As a starting introduction I'd probably recommend this:

https://www.amazon.com.au/C-Concurrency-Action-Practical-Mul...

loeg · 2026-03-28T04:58:07 1774673887

I think he's complaining that because the head_ and tail_ loads in push/pop are relaxed, rather than also being acquire, they can be reordered relative to the acquire tail_ and head_ loads respectively. I don't believe this impacts the correctness of the logic, but I could be missing something.

pjdesno · 2026-03-27T21:30:10 1774647010

I don't actually get your point.

You dismissed the standard lock-guarded data structure as a "bogus comparison", despite it being the way every programmer is taught to write multi-threaded code.

Now the more you write, the more you seem to make the case that (a) normal programmers shouldn't be writing code like this, and (b) there are significant speedups possible if someone who knows what they're doing *does* write a highly tuned lock-free library.

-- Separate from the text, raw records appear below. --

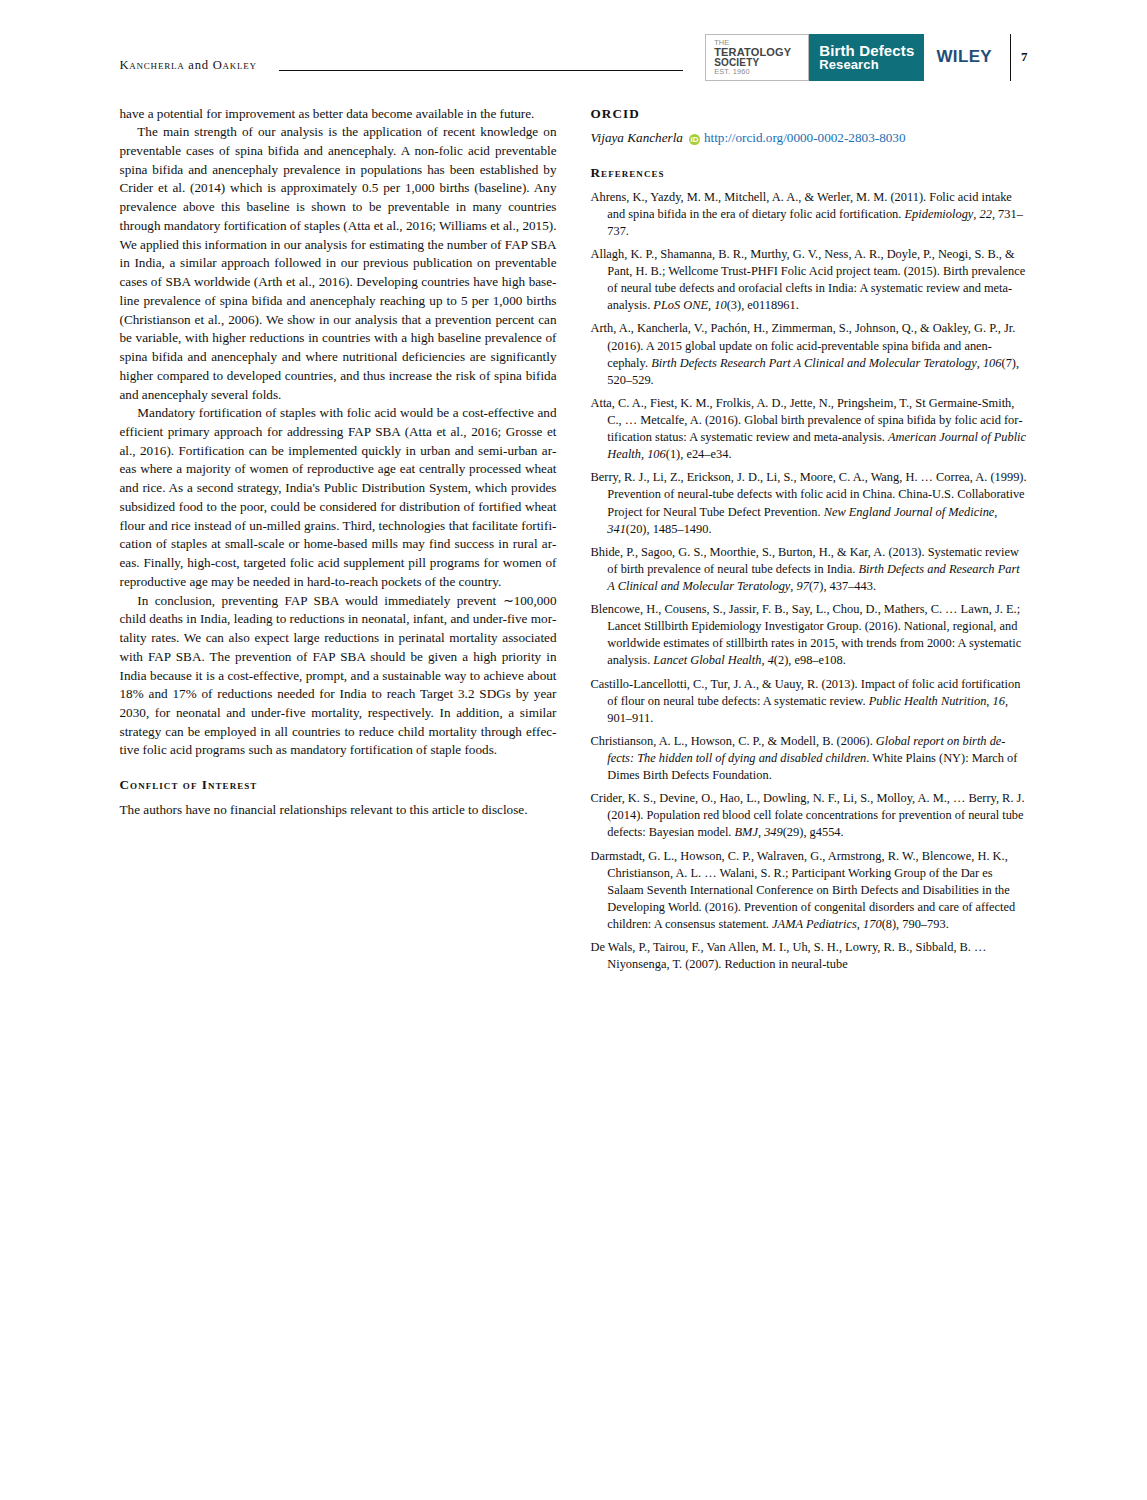Kancherla and Oakley
THE TERATOLOGY SOCIETY EST. 1960
Birth Defects Research
WILEY
7
have a potential for improvement as better data become available in the future.
The main strength of our analysis is the application of recent knowledge on preventable cases of spina bifida and anencephaly. A non-folic acid preventable spina bifida and anencephaly prevalence in populations has been established by Crider et al. (2014) which is approximately 0.5 per 1,000 births (baseline). Any prevalence above this baseline is shown to be preventable in many countries through mandatory fortification of staples (Atta et al., 2016; Williams et al., 2015). We applied this information in our analysis for estimating the number of FAP SBA in India, a similar approach followed in our previous publication on preventable cases of SBA worldwide (Arth et al., 2016). Developing countries have high baseline prevalence of spina bifida and anencephaly reaching up to 5 per 1,000 births (Christianson et al., 2006). We show in our analysis that a prevention percent can be variable, with higher reductions in countries with a high baseline prevalence of spina bifida and anencephaly and where nutritional deficiencies are significantly higher compared to developed countries, and thus increase the risk of spina bifida and anencephaly several folds.
Mandatory fortification of staples with folic acid would be a cost-effective and efficient primary approach for addressing FAP SBA (Atta et al., 2016; Grosse et al., 2016). Fortification can be implemented quickly in urban and semi-urban areas where a majority of women of reproductive age eat centrally processed wheat and rice. As a second strategy, India's Public Distribution System, which provides subsidized food to the poor, could be considered for distribution of fortified wheat flour and rice instead of un-milled grains. Third, technologies that facilitate fortification of staples at small-scale or home-based mills may find success in rural areas. Finally, high-cost, targeted folic acid supplement pill programs for women of reproductive age may be needed in hard-to-reach pockets of the country.
In conclusion, preventing FAP SBA would immediately prevent ∼100,000 child deaths in India, leading to reductions in neonatal, infant, and under-five mortality rates. We can also expect large reductions in perinatal mortality associated with FAP SBA. The prevention of FAP SBA should be given a high priority in India because it is a cost-effective, prompt, and a sustainable way to achieve about 18% and 17% of reductions needed for India to reach Target 3.2 SDGs by year 2030, for neonatal and under-five mortality, respectively. In addition, a similar strategy can be employed in all countries to reduce child mortality through effective folic acid programs such as mandatory fortification of staple foods.
Conflict of Interest
The authors have no financial relationships relevant to this article to disclose.
ORCID
Vijaya Kancherla iD http://orcid.org/0000-0002-2803-8030
References
Ahrens, K., Yazdy, M. M., Mitchell, A. A., & Werler, M. M. (2011). Folic acid intake and spina bifida in the era of dietary folic acid fortification. Epidemiology, 22, 731–737.
Allagh, K. P., Shamanna, B. R., Murthy, G. V., Ness, A. R., Doyle, P., Neogi, S. B., & Pant, H. B.; Wellcome Trust-PHFI Folic Acid project team. (2015). Birth prevalence of neural tube defects and orofacial clefts in India: A systematic review and meta-analysis. PLoS ONE, 10(3), e0118961.
Arth, A., Kancherla, V., Pachón, H., Zimmerman, S., Johnson, Q., & Oakley, G. P., Jr. (2016). A 2015 global update on folic acid-preventable spina bifida and anencephaly. Birth Defects Research Part A Clinical and Molecular Teratology, 106(7), 520–529.
Atta, C. A., Fiest, K. M., Frolkis, A. D., Jette, N., Pringsheim, T., St Germaine-Smith, C., … Metcalfe, A. (2016). Global birth prevalence of spina bifida by folic acid fortification status: A systematic review and meta-analysis. American Journal of Public Health, 106(1), e24–e34.
Berry, R. J., Li, Z., Erickson, J. D., Li, S., Moore, C. A., Wang, H. … Correa, A. (1999). Prevention of neural-tube defects with folic acid in China. China-U.S. Collaborative Project for Neural Tube Defect Prevention. New England Journal of Medicine, 341(20), 1485–1490.
Bhide, P., Sagoo, G. S., Moorthie, S., Burton, H., & Kar, A. (2013). Systematic review of birth prevalence of neural tube defects in India. Birth Defects and Research Part A Clinical and Molecular Teratology, 97(7), 437–443.
Blencowe, H., Cousens, S., Jassir, F. B., Say, L., Chou, D., Mathers, C. … Lawn, J. E.; Lancet Stillbirth Epidemiology Investigator Group. (2016). National, regional, and worldwide estimates of stillbirth rates in 2015, with trends from 2000: A systematic analysis. Lancet Global Health, 4(2), e98–e108.
Castillo-Lancellotti, C., Tur, J. A., & Uauy, R. (2013). Impact of folic acid fortification of flour on neural tube defects: A systematic review. Public Health Nutrition, 16, 901–911.
Christianson, A. L., Howson, C. P., & Modell, B. (2006). Global report on birth defects: The hidden toll of dying and disabled children. White Plains (NY): March of Dimes Birth Defects Foundation.
Crider, K. S., Devine, O., Hao, L., Dowling, N. F., Li, S., Molloy, A. M., … Berry, R. J. (2014). Population red blood cell folate concentrations for prevention of neural tube defects: Bayesian model. BMJ, 349(29), g4554.
Darmstadt, G. L., Howson, C. P., Walraven, G., Armstrong, R. W., Blencowe, H. K., Christianson, A. L. … Walani, S. R.; Participant Working Group of the Dar es Salaam Seventh International Conference on Birth Defects and Disabilities in the Developing World. (2016). Prevention of congenital disorders and care of affected children: A consensus statement. JAMA Pediatrics, 170(8), 790–793.
De Wals, P., Tairou, F., Van Allen, M. I., Uh, S. H., Lowry, R. B., Sibbald, B. … Niyonsenga, T. (2007). Reduction in neural-tube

jeffbee · 2026-03-28T01:32:52 1774661572

The easy speedup is to use 2 mutexes, one that protects head and tail_cached, and the other that protects tail and head_cached, and align so they don't interfere. In other words, take the RingBufferV5 from the article and define the class like this:

  std::array<T, N> buffer_;
  alignas(64) absl::Mutex hmu_;
  std::size_t head_{0};
  std::size_t tail_cached_{0};

  alignas(64) absl::Mutex tmu_;
  std::size_t tail_{0};
  std::size_t head_cached_{0};

Then change the code to forget the atomics and just use the locks. On my system this is more than ten times faster than the baseline naïve thread-safe RingBufferV2. That's what I mean about using a bogus baseline.